Louis Napoleon has a historical reputation as a womanizer, yet he referred to his behaviour in the following manner: "It is usually the man who attacks. As for me, I defend myself, and I often capitulate." He had many mistresses. During his reign, it was the task of Count Felix Bacciochi, his social secretary, to arrange for trysts and to procure women for the emperor's favours. His affairs were not trivial sideshows: they distracted him from governing, affected his relationship with the empress, and diminished him in the views of the other European courts. Among his numerous love affairs and mistresses were:

  • Mathilde Bonaparte, his cousin and fiancee
  • Maria Anna Schiess (1812–1880), of Allensbach (Lake Constance, Germany), mother of his son Bonaventur Karrer (1839–1921)
  • Alexandrine Éléonore Vergeot, laundress at the prison at Ham, mother of his sons Alexandre Louis Eugène and Louis Ernest Alexandre
  • Elisa Rachel Felix, the "most famous actress in Europe"
  • Harriet Howard (1823–1865) wealthy and a major financial backer
  • Virginia Oldoini, Countess di Castiglione (22 March 1837 – 28 November 1899) Spy, Artist and famous beauty, sent by Camillo Cavour to influence the Emperor's politics
  • Marie-Anne Waleska, a possible mistress, who was the wife of Count Alexandre Joseph Count Colonna-Walewski, his relative and foreign minister
  • Justine Marie Le Boeuf, also known as Marguerite Bellanger, actress and acrobatic dancer. Bellanger was falsely rumoured to be the illegitimate daughter of a hangman, and was the most universally loathed of the mistresses, though perhaps his favorite
  • Countess Louise de Mercy-Argenteau (1837–1890), likely a platonic relationship, author of The Last Love of an Emperor, her reminiscences of her association with the emperor.

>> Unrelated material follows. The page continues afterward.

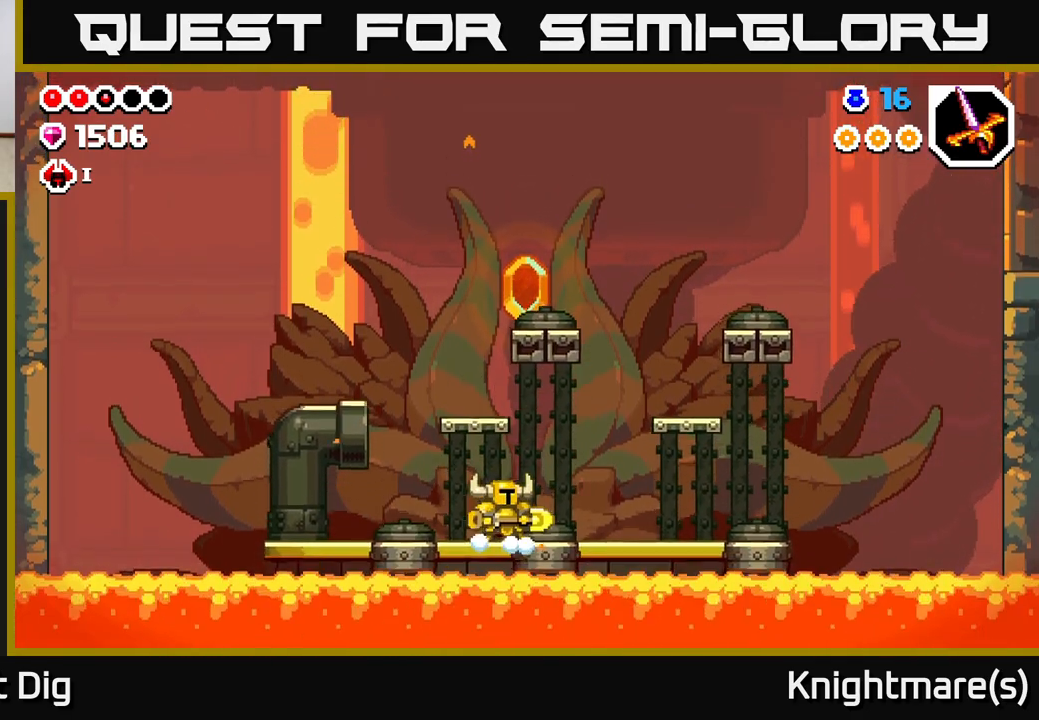
{"buttons": ["A"], "left_stick": "right", "right_stick": "center", "events": [[317, "A", "down"]]}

His wife, Eugenie, resisted his advances prior to marriage. She was coached by her mother and her friend, Prosper Mérimée. "What is the road to your heart?" Napoleon demanded to know. "Through the chapel, Sire", she purportedly answered. Yet, after marriage, it took not long for him to stray as Eugenie found sex with him "disgusting". It is doubtful that she allowed further approaches by her husband once she had given him an heir.

By his late forties, Napoleon started to suffer from numerous medical ailments, including kidney disease, bladder stones, chronic bladder and prostate infections, arthritis, gout, obesity, and the effects of chronic smoking. In 1856, Dr. Robert Ferguson, a consultant called from London, diagnosed a "nervous exhaustion" that had a "debilitating impact upon sexual ... performance" and reported this also to the British government.